Passage given:

According to Pearson, Aristotle sees emotions as ‘representational pleasures or distresses that are formed in response to other intentional states that apprehend their objects’ (p. 1). More specifically, Pearson is interested in emotions as occurrent states, i.e. emotional episodes, rather than dispositional states. Given that Aristotle's texts do not give a systematic treatment to this topic, the book aims to offer a reconstruction of the theory of emotions that Aristotle seems to apply in Rhetoric II.
The book is divided into an introduction, a first preparatory chapter, and four parts. The first part, composed of four chapters (chs 2–5), establishes the core thesis that emotions are representational pleasures and distresses alone. Part II examines the relationship between emotions and desires, and includes chapters on anger (ch. 6), appetite (ch. 8), and other (putative) cases where emotions are linked to desires (ch. 7). The third part of the book (chs 9–10) explores and discusses the material dimension of emotions and some cases that might be thought of as problematic for Pearson's interpretation. The fourth and final part offers an examination of the philosophical payouts of Aristotle's theory of emotion. This part of the book includes a chapter on the representational role of emotions (ch. 11), and an account of how Aristotle's theory could explain recalcitrant emotions. The book is appended with a useful catalogue of twenty emotions discussed by Aristotle, a bibliography, a general index, and an index locorum.

Work instructions: Write the next part of the review of Pearson's book on Aristotle's theory of emotions, starting after its last sentence. The entries in the dataset records are separate material and have no connection to the review above.

Dataset records:
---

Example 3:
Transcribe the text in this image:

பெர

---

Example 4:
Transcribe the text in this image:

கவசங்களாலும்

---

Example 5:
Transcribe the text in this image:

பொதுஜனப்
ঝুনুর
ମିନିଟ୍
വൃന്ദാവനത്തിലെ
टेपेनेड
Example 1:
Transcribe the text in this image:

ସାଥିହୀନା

==

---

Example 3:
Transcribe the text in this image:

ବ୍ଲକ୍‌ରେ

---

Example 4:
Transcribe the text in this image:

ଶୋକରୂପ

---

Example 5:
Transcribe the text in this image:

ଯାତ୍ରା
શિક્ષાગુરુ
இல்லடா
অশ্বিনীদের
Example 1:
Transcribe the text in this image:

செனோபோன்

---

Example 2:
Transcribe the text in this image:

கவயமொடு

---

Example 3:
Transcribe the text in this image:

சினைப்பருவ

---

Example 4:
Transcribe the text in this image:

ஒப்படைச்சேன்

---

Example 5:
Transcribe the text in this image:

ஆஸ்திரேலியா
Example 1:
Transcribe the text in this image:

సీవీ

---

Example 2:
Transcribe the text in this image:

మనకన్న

--

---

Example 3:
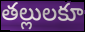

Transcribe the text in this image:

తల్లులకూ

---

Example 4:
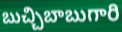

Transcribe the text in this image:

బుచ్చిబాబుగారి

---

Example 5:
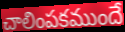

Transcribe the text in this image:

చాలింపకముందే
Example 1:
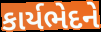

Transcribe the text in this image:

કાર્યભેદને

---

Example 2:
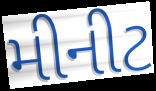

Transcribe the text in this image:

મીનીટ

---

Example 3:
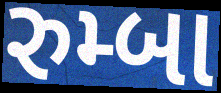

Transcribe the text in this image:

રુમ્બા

Exercise answer:
We learn in the introduction that, for the most part, Pearson wishes to remain neutral on the debate about what exactly is the intentional state that apprehends the object of emotions. Whether it is apprehended by a belief or a judgement, the perceptual capacity of phantasia (which he translates as ‘perceptual construal’), or either of them, he does not argue here (although he is currently working on an MS that argues for the latter). However, Pearson does defend the view that for Aristotle, emotions are not, even in part, the intentional states that apprehend their objects, whichever states those are (p. 9). Instead, emotions are, he argues, pleasures and distresses formed in response to other intentional states that apprehend the emotion's objects. According to this model, emotions are reactive and have no desiderative or motivational aspect. This allows Pearson to say that the pleasure or distress of the emotion helps us individuate the emotion type and explain why two people (or the same person at different times) can, in principle, experience two emotions in response to the very same intentional state.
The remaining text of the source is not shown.